Direct Claims By Star Meth
In the event that derivative claims are not permitted by the court, plaintiffs alternatively request that an action be permitted by Star Meth directly, arguing that a dissolved corporation may bring an action to collect assets to wind up its corporate affairs. This request is denied. While the court recognizes that a corporation, like Star Meth, which was dissolved for failure to pay taxes retains the ability to sue to wind-up its corporate affairs (Metered Appliances, Inc. v. 75 Owners Corp., 225 AD2d 338 (1st Dept 1996)), the record contains no evidence or indication that the action was brought for this purpose. Notably, Star Meth was dissolved in 1994, or approximately six years before the commencement of this action, which was not brought by Star Meth, but by the plaintiffs' assignees seeking to recovery on their own behalf. Moreover, plaintiffs first requested that Star Meth be made a plaintiff only as a final effort to salvage claims that this court found to be improperly brought by individual plaintiffs. Under these circumstances, plaintiffs' request to assert a direct claim by Star Meth is denied.

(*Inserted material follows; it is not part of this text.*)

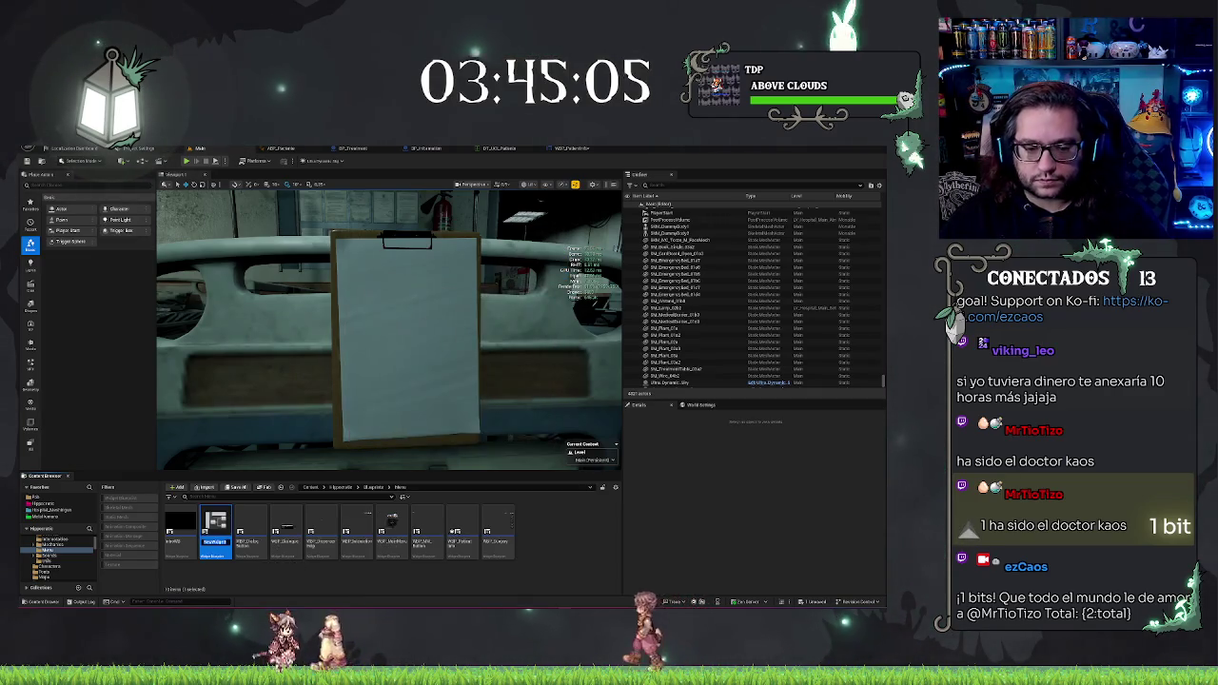
type("WBP_")
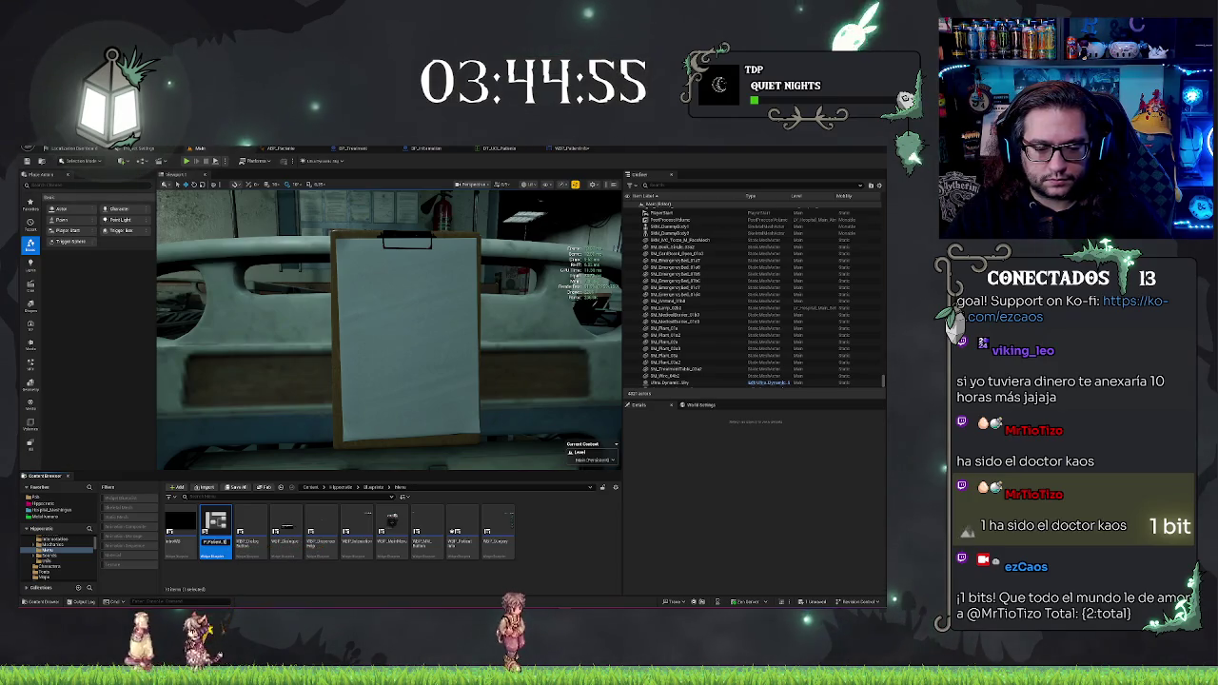
key("Return")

Finally, to the extent the second amended complaint contains claims on behalf of the individual plaintiffs, or the bankrupt management corporations, and/or seeks to add new theories of liability, it must be dismissed as contrary to the court's prior order.
In view of the above, it is
ORDERED that the motion to dismiss the second amended complaint is granted; and it is further
ORDERED that the second amended complaint is dismissed in its entirety, and the Clerk is directed to entered judgment accordingly.